Митю очень подмывало возразить, но, к стыду своему, он ничуть не лучше Селянина помнил, как называлась книжонка про фаланстеры и о каком месте у Маркса шла речь.
— Я лично представляю себе дело таким образом, — продолжал Селянин, усевшись поглубже и расстегнув душивший его ворот кителя. — В различное время ценность людей определяют различные факторы. Когда-то — сила, позднее — деньги, а нынче — положение. Не перебивайте, положение в обществе, каковое, в свою очередь, зависит от степени полезности или ответственности выполняемой ими работы. Порядок этот представляется мне наиболее разумным, ибо в нашем обществе положение не передается по наследству, и таким образом человек всего добивается сам. Что вас тут не устраивает?
— Начнем с того, что ценность и цена — не одно и то же.
— Деньги — всеобщий эквивалент.
— Есть вещи, которые за деньги не купишь.
— Например?
— Мало ли. Любовь, дружбу, честь, свободу, человеческую жизнь. — Обрадовавшись обилию подвернувшихся примеров, Митя решил перейти в наступление. — Может быть, вы мне скажете, сколько стоит человеческая жизнь?
— Скажу. Недорого.
Селянин от души хохотал, и Митя, морщась, выжидал, когда он перестанет. У Селянина была неприятная манера смеяться прямо в лицо собеседнику, он скалился и подмигивал, как бы приглашая признать свое поражение и посмеяться над собственной дуростью. Митю это все больше раздражало.
— Играете словами? А я серьезно…
— А если хотите серьезно, взыскующий истины юный лейтенант, то спросите продовольственников. Они вам скажут, что существует эквивалент еще более всеобщий, чем так называемый презренный металл. И скажут совершенно точно в переводе на граммы и калории, сколько стоит в осажденном Ленинграде человеческая жизнь. Если завтра вы схватите воспаление легких, аспирин и липовый цвет вам вряд ли помогут, и цена вашей жизни будет предметом серьезного обсуждения в Санупре, ибо двадцать доз импортного пенициллина стоят энное количество золотых долларов. Спросите судью, на какую сумму надо украсть, чтоб получить пулю, и он вам ответит. Не только война, любое крупное строительство наряду с прочими тратами связано с расходом человеческих жизней, и никому еще не приходило в голову прекратить уличное движение только потому, что оно влечет за собой неизбежные жертвы.
— Все равно, деньги не могут ни воскресить, ни возместить…
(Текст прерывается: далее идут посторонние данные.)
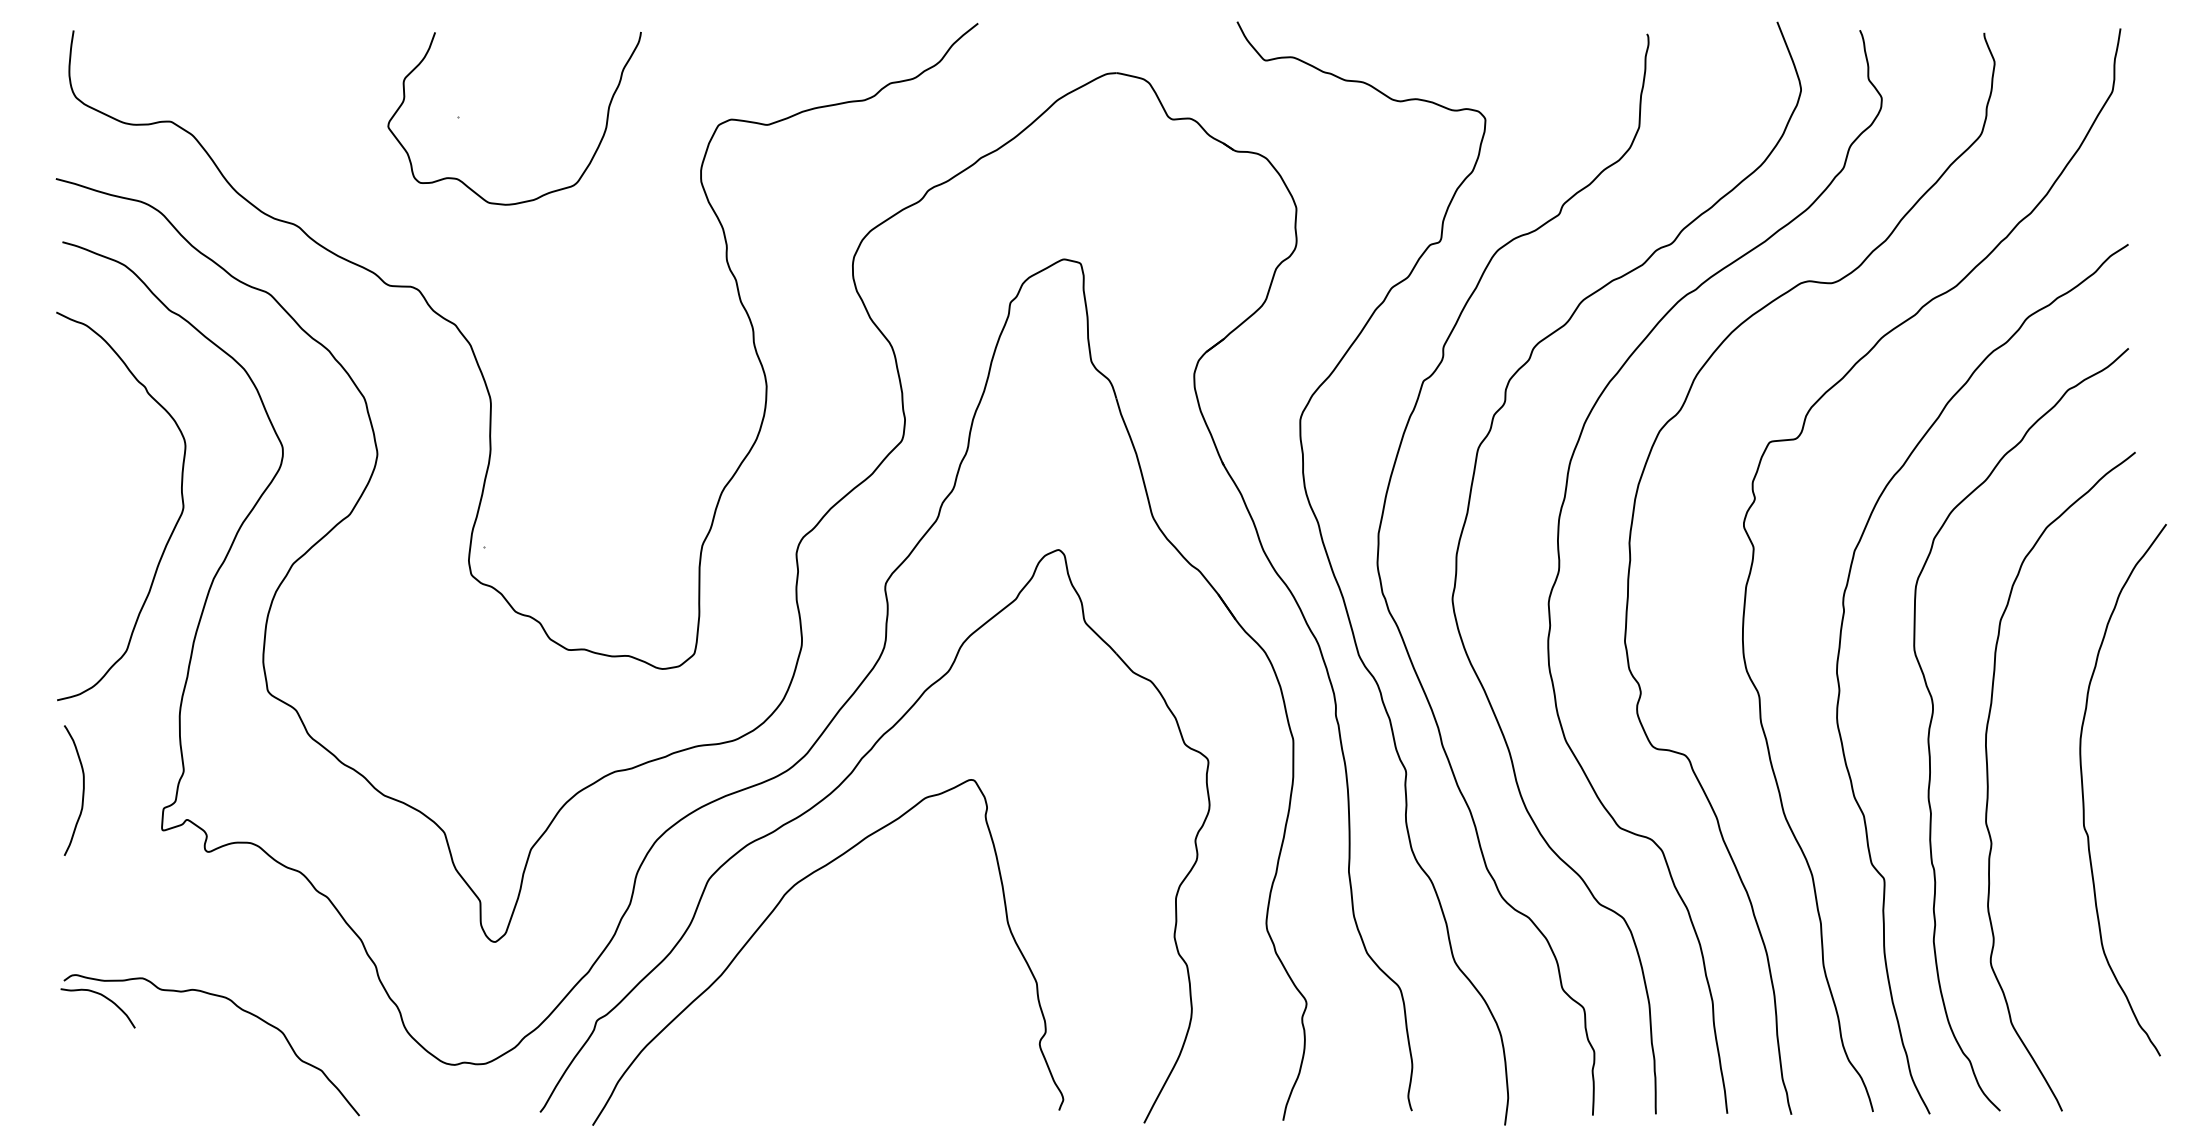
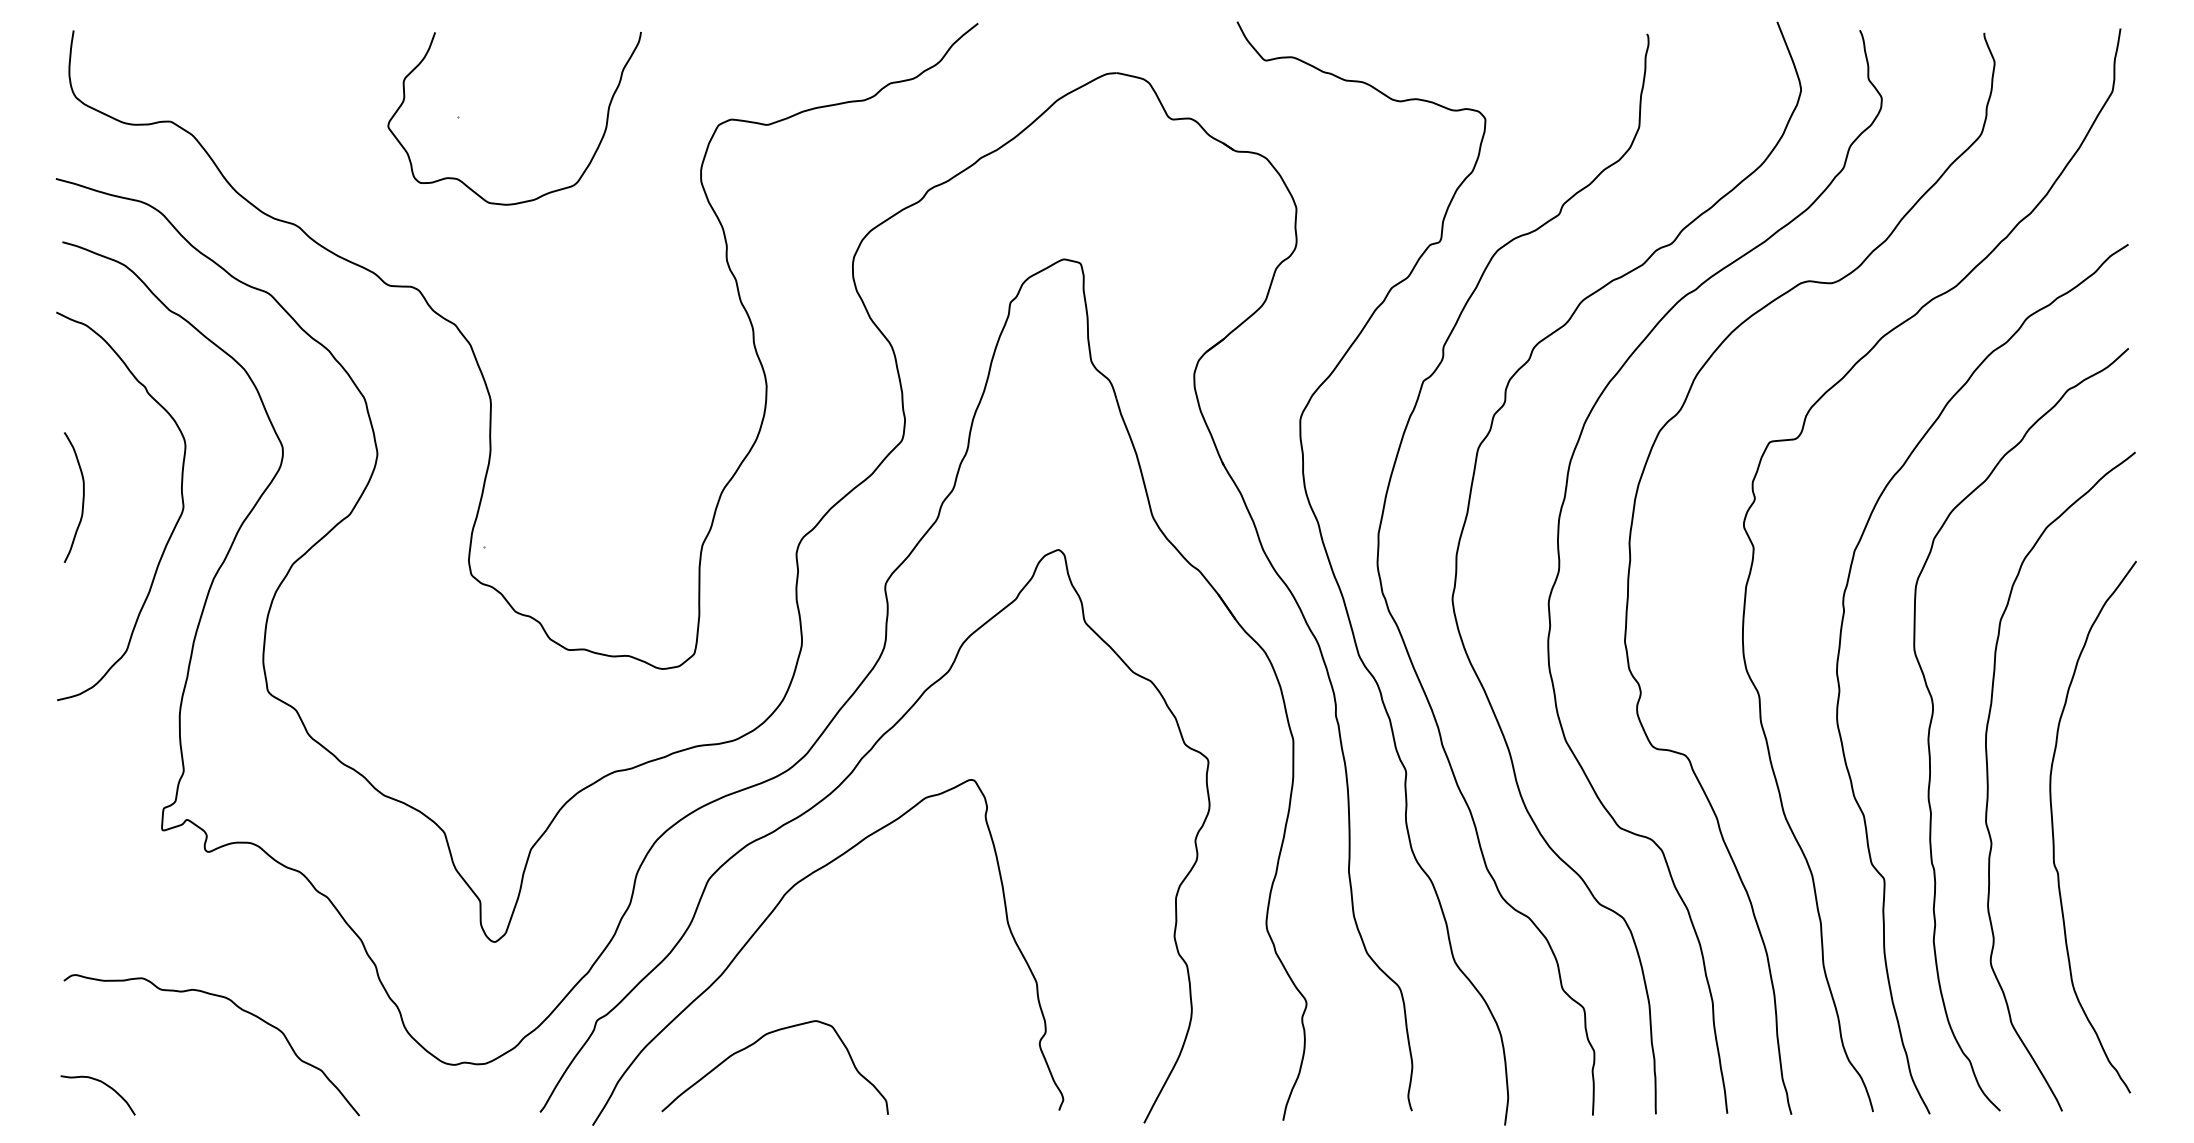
curve at (2083, 789) position: (2083, 789) -> (2053, 826)
curve at (82, 790) position: (82, 790) -> (82, 497)
curve at (105, 998) position: (105, 998) -> (105, 1085)
curve at (754, 1044): none -> present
— Воскресить — нет, а возместить могут. Вспомните древнее русское право — за убийство платили виру. А в Америке безработные страхуют свою жизнь в пользу семьи — и прыгают под колеса. Я преклоняюсь перед героями, но, рискуя оскорбить ваше целомудрие, позволю себе напомнить вам, что за героизм платят. Причем не только орденами, монументами и прочей символистикой, но и самыми пошлыми деньгами — за каждый сбитый самолет, за каждый утопленный транспорт. А наряду с этим имеются заградительные отряды, полевые суды и тому подобное, так что многие герои — это люди, трезво выбравшие между перспективой получить пулю от своих и возможностью поставить на свое число и выиграть. При удаче можно выиграть больше, чем ты стоишь, а это всегда соблазнительно. Героизм вообще дело чрезвычайно темное: то, что по одну сторону фронта кажется героизмом, по другую выглядит совершенно иначе. Вражеский разведчик — всегда шпион. Считается аксиомой, что свобода дороже жизни, но еще никто мне не мог объяснить, почему же везде в качестве высшей меры наказания принято лишение жизни, а не свободы. Вы — юноша, жаждущий подвига, и боже меня сохрани от мысли охладить ваш пыл. Я только хочу, чтобы вы трезвее смотрели на вещи, иначе вы пропадете ни за грош или будете работать на дядю, который охотно распишется за вас в графе, где герои пишут сумму прописью, а вы даже не будете подозревать, что такая графа существует.